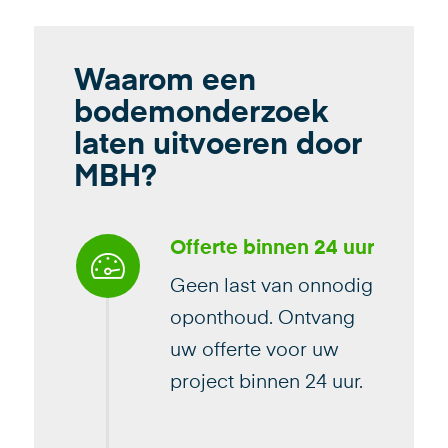
Waarom een
bodemonderzoek
laten uitvoeren door
MBH?
Offerte binnen 24 uur
Geen last van onnodig
oponthoud. Ontvang
uw offerte voor uw
project binnen 24 uur.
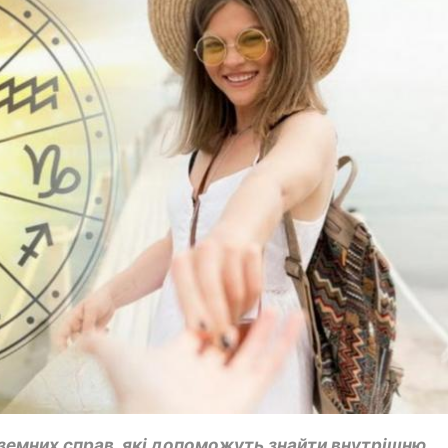
 земних справ, які допоможуть знайти внутрішню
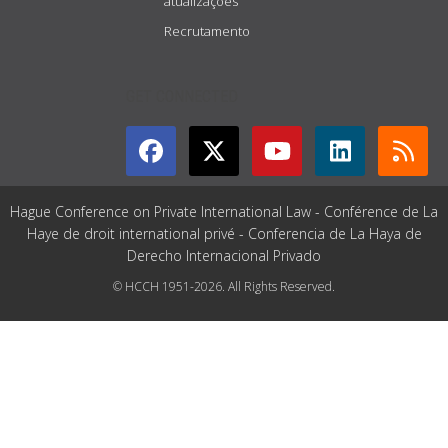
atualizações
Recrutamento
GET CONNECTED
Hague Conference on Private International Law - Conférence de La
Haye de droit international privé - Conferencia de La Haya de
Derecho Internacional Privado
© HCCH 1951-2026. All Rights Reserved.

TO DO: Output every entry exactly. Pictures stay out.

RESPONSE BOX:
Waarom een
bodemonderzoek
laten uitvoeren door
MBH?
Offerte binnen 24 uur
Geen last van onnodig
oponthoud. Ontvang
uw offerte voor uw
project binnen 24 uur.
 земних справ, які допоможуть знайти внутрішню
atualizações
Recrutamento
GET CONNECTED
Hague Conference on Private International Law - Conférence de La
Haye de droit international privé - Conferencia de La Haya de
Derecho Internacional Privado
© HCCH 1951-2026. All Rights Reserved.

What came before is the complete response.